=== Begin Enclosure ===

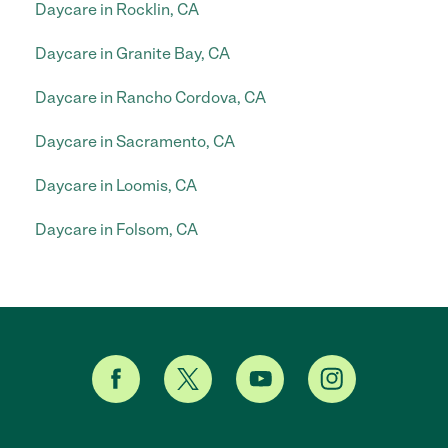
Daycare in Rocklin, CA
Daycare in Granite Bay, CA
Daycare in Rancho Cordova, CA
Daycare in Sacramento, CA
Daycare in Loomis, CA
Daycare in Folsom, CA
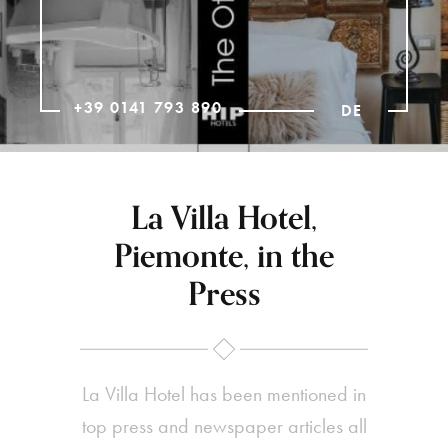
+39 0141 793 890
DE
La Villa Hotel,
Piemonte, in the
Press
La Villa Hotel has been mentioned in
top press and newspaper articles all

=== End Enclosure ===

(Description of the task) Copy the lines again from the one containing "0141 793 890" to the end, changing "newspaper" to "magazine" and leaving everything else as it is.

(Response box)
+39 0141 793 890
DE
La Villa Hotel,
Piemonte, in the
Press
La Villa Hotel has been mentioned in
top press and magazine articles all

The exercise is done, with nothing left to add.